Moseley made the announcement Tuesday, saying he’ll leave the ferry system in a stronger position than it was six years ago when he took the job.

He cited progress on building new, safer boats, but warned the system needs a sustainable funding source in the near future.

“I’m pleased with the progress we’ve made. But it is now time for the next person to build on our successes, correct our mistakes and continue to move the system forward,” Moseley said.

The state ferry system has been beleaguered by money and staff issues. Last September, Moseley apologized after 31 ferry trips were canceled over a single weekend. The ferries system also came under intense scrutiny in a KING 5 investigative series that questioned millions of dollars in potential waste and problems with accountability.

But Moseley’s tenure was praised by key state lawmakers, who credited him with pushing for reforms and a stable funding base for the system.

“I think he can hold his head up high,” said state Rep. Judy Clibborn, D-Mercer Island, who chairs the House Transportation Committee. “There is always room for improvement, but I think David did a good job.”

State Sen. Curtis King, R-Yakima, who co-chairs the Senate Transportation Committee, said he was disappointed to learn of Moseley’s departure.

“When he took over the ferries division in 2008 it was in disarray,” King said. “Over the last six years, he has turned the division around and finally has it heading in a positive direction.”

Moseley, assistant secretary for the state Department of Transportation, said he’d planned for some time to step down after the 2014 legislative session.

Moseley said he was happy lawmakers made progress on ferry funding this year — passing a bill to provide a dedicated revenue source for ferry construction.

But lawmakers failed to reach agreement on a broader transportation package including a sustainable funding source for ferry operations. That needs to happen soon to maintain the services people expect, Moseley said.

The state ferry system includes 22 boats that carry more than 20 million passengers a year.

“It’s hard to run the largest ferry system in North America on a shoestring,” Moseley said. “This is great system that needs to be financially supported. It’s not a gift, it costs money.”

Jaime Smith, a spokeswoman for Gov. Jay Inslee, said there was no pressure on Moseley to resign. She said a nationwide search will be conducted for his replacement.

### [PROBLEM REQUIREMENTS]
Quote the stretch of the ferry system article from "State Sen. Curtis" through "2014 legislative session.", character for character.

### [DATASET EXCERPTS]
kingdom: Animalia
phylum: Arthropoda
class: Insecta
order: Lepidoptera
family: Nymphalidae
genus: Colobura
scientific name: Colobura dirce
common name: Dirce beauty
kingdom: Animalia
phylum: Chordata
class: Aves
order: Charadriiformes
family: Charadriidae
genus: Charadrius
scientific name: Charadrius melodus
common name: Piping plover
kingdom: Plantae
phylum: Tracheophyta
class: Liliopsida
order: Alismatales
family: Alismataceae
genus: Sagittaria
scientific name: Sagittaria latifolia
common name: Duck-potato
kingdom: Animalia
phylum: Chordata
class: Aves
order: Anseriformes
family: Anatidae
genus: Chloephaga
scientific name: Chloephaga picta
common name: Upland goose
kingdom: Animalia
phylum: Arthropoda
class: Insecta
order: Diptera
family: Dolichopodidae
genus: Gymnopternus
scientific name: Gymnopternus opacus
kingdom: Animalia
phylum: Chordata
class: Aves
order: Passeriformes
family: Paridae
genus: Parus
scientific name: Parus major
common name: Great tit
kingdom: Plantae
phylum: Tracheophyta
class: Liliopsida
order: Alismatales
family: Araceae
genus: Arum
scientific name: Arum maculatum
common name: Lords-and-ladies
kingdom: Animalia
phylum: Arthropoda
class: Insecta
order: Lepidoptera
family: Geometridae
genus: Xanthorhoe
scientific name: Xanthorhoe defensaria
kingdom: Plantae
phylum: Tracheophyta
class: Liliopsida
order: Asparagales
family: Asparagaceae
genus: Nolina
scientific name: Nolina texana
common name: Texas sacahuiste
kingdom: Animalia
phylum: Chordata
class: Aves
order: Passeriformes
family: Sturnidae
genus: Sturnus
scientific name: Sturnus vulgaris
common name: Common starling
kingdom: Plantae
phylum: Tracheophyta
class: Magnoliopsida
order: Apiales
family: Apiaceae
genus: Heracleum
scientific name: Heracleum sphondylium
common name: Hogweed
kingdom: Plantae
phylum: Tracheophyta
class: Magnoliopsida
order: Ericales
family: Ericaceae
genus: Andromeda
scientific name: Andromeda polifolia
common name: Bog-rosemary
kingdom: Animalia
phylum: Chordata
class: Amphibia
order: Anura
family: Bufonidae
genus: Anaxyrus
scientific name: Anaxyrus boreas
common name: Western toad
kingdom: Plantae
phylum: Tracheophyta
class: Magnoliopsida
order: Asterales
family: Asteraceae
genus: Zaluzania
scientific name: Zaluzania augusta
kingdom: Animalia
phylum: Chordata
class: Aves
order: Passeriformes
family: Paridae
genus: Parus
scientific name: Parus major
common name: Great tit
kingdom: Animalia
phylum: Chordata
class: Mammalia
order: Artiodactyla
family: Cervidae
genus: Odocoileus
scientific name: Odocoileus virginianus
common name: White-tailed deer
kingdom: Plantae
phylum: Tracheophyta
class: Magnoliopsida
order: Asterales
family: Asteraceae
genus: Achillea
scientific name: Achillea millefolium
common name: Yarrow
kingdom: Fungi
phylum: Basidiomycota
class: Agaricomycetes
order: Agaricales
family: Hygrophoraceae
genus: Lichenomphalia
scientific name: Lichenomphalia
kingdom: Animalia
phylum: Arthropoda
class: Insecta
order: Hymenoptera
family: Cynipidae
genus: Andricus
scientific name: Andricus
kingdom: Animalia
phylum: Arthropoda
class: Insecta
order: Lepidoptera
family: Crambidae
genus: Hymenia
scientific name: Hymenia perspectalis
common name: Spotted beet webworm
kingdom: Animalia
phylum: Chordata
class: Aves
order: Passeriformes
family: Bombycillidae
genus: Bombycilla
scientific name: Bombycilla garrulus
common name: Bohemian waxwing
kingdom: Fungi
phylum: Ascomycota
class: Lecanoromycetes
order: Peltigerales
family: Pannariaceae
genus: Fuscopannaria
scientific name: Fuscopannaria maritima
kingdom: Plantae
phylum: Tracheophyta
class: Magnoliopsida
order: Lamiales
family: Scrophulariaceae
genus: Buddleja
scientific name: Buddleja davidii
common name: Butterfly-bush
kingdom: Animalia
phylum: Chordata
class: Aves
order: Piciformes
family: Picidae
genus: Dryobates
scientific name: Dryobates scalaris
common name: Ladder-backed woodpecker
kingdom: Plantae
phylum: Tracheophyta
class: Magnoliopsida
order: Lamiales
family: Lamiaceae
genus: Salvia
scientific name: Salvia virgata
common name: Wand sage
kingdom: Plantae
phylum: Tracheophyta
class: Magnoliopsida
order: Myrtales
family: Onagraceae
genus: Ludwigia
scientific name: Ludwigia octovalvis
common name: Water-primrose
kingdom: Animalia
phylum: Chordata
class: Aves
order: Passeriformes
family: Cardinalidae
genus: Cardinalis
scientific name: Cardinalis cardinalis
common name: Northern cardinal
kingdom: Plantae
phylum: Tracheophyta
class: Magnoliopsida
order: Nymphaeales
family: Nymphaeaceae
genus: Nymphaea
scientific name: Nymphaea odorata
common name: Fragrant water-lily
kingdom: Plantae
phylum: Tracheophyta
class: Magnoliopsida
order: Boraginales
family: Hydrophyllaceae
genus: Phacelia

### [RESULT FOR THIS TASK]
State Sen. Curtis King, R-Yakima, who co-chairs the Senate Transportation Committee, said he was disappointed to learn of Moseley’s departure.

“When he took over the ferries division in 2008 it was in disarray,” King said. “Over the last six years, he has turned the division around and finally has it heading in a positive direction.”

Moseley, assistant secretary for the state Department of Transportation, said he’d planned for some time to step down after the 2014 legislative session.